* Énoncé A
D'après la notice biographique, sur quel contre-torpilleur Cras fut-il affecté en avril 1940 ?
* Énoncé B
Recopiez la notice biographique en commençant par « Neveu du précédent, né » et en continuant jusqu'à « vedette rapide allemande. » inclus.
* Énoncé C
Résumez la notice biographique en deux phrases.

* Texte extrait
----------
Paris, Éditions maritimes et d'Outre-mer, 1982

 

CRAS (Hervé-Pierre-Gabriel, dit Jacques MORDAL) 

Neveu du précédent, né à Evreux le 7 août 1910, fils du médecin général Charles Cras (1875-1959), il suivit la carrière paternelle et entra en octobre 1928 à l'École de santé navale de Bordeaux. Médecin de 2° classe en décembre 1930, il embarqua en 1934 sur l'aviso Ailette.

Médecin de 1e classe en mars 1935, il servit en escadre de l'Atlantique sur les contre-torpilleurs Audacieux et Terrible (1935-1937). Passé en 1939 sur les bâtiments de ligne Dunkerque et Strasbourg, il fut affecté en avril 1940 sur le contre-torpilleur Jaguar. Envoyé à Dunkerque pour y participer à la défense, ce bâtiment fut torpillé et coulé le 23 mai par une vedette rapide allemande. 

Transféré à Marine Dunkerque, Cras prodigua ses soins aux nombreux blessés et sa conduite, sous des bombardements incessants, lui valut une citation à l'ordre de l'armée de mer. Embarqué le 4 juin sur l'Émile Deschamps lors de l'évacuation du port, il sauta avec ce navire sur une mine magnétique et fut gravement blessé lors de ce second naufrage. 

Évacué sur l'Angleterre, il rentra en France pour embarquer en décembre 1940 sur le contre-torpilleur Albatros. Après un séjour à Oran puis à l'hôpital Sainte-Anne de Toulon en 1941, il fut nommé à Vichy au cabinet de l'amiral Auphan, Secrétaire d'État à la Marine, en avril 1942. 

Médecin de l'Inscription maritime à Dieppe en janvier 1943, promu médecin principal en octobre suivant, il fournit aux Alliés des renseignements qui justifièrent une nouvelle citation et termina la guerre avec les fusiliers marins au secteur maritime de Dunkerque.
----------
* Ensemble d'enregistrements
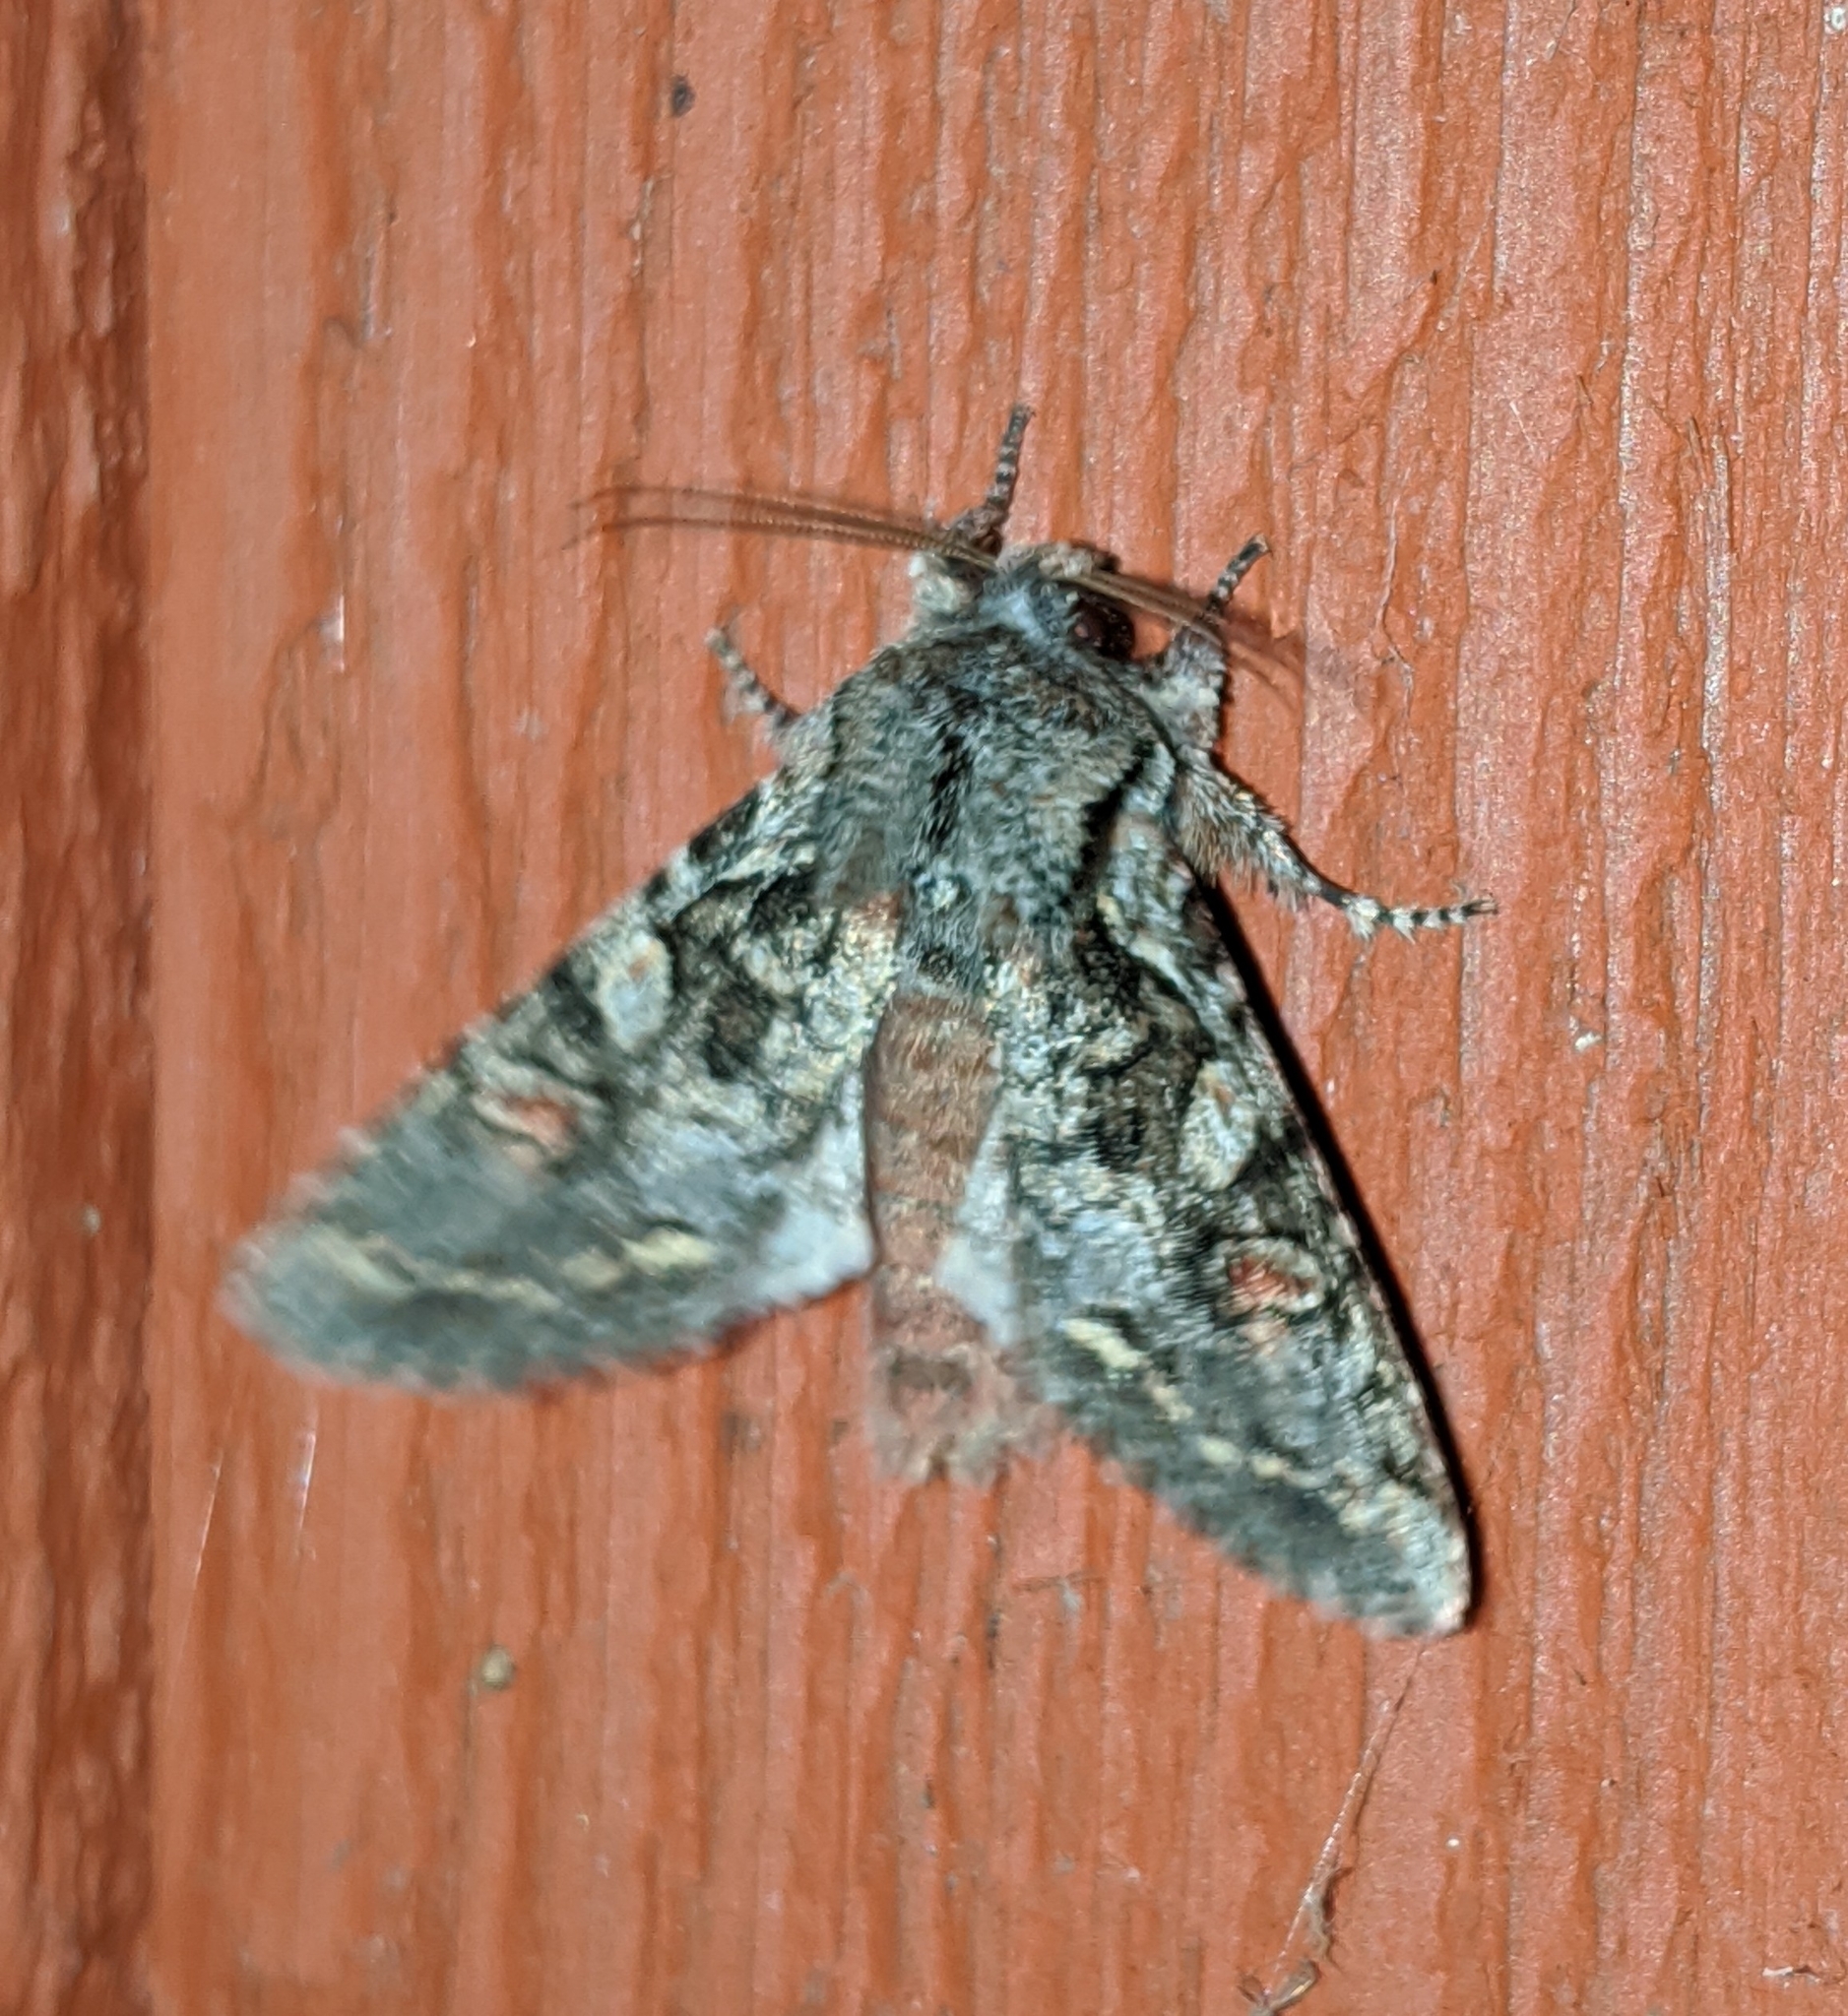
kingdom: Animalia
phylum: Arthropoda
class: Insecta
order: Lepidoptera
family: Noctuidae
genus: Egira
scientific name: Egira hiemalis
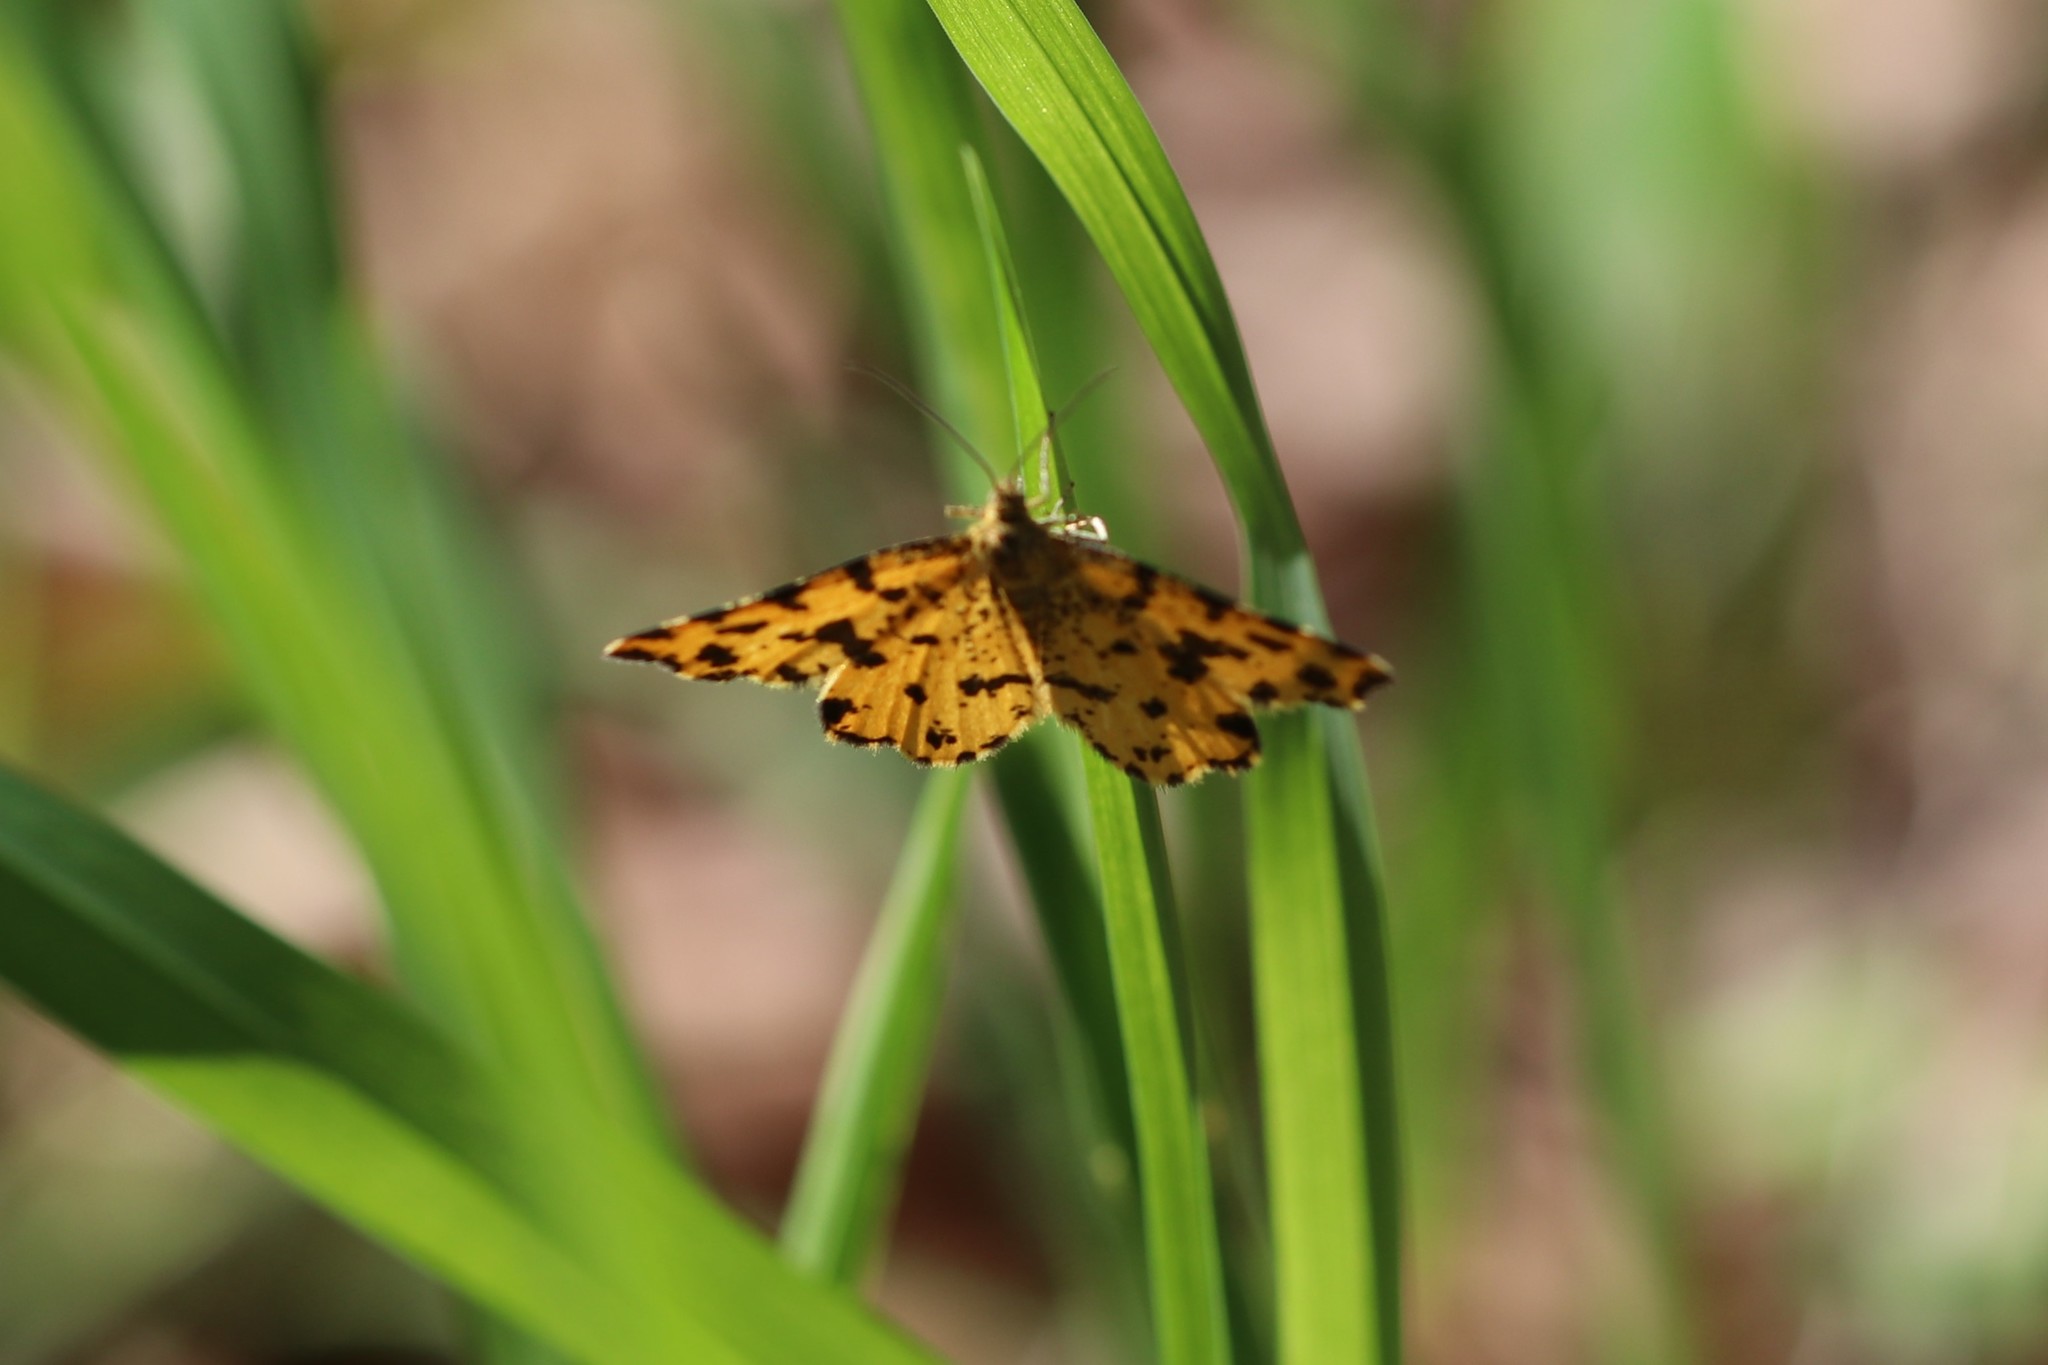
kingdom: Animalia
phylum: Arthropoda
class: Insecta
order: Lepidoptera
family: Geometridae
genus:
----------
* Réponse rédigée A
Sur le Jaguar.

* Réponse rédigée B
Neveu du précédent, né à Evreux le 7 août 1910, fils du médecin général Charles Cras (1875-1959), il suivit la carrière paternelle et entra en octobre 1928 à l'École de santé navale de Bordeaux. Médecin de 2° classe en décembre 1930, il embarqua en 1934 sur l'aviso Ailette.

Médecin de 1e classe en mars 1935, il servit en escadre de l'Atlantique sur les contre-torpilleurs Audacieux et Terrible (1935-1937). Passé en 1939 sur les bâtiments de ligne Dunkerque et Strasbourg, il fut affecté en avril 1940 sur le contre-torpilleur Jaguar. Envoyé à Dunkerque pour y participer à la défense, ce bâtiment fut torpillé et coulé le 23 mai par une vedette rapide allemande.

* Réponse rédigée C
Hervé Cras, dit Jacques Mordal, né à Evreux en 1910, suivit la carrière de son père, médecin général, et servit sur plusieurs bâtiments, dont le Jaguar, coulé devant Dunkerque en mai 1940. Gravement blessé lors d'un second naufrage à bord de l'Émile Deschamps, il obtint deux citations et termina la guerre avec les fusiliers marins au secteur maritime de Dunkerque.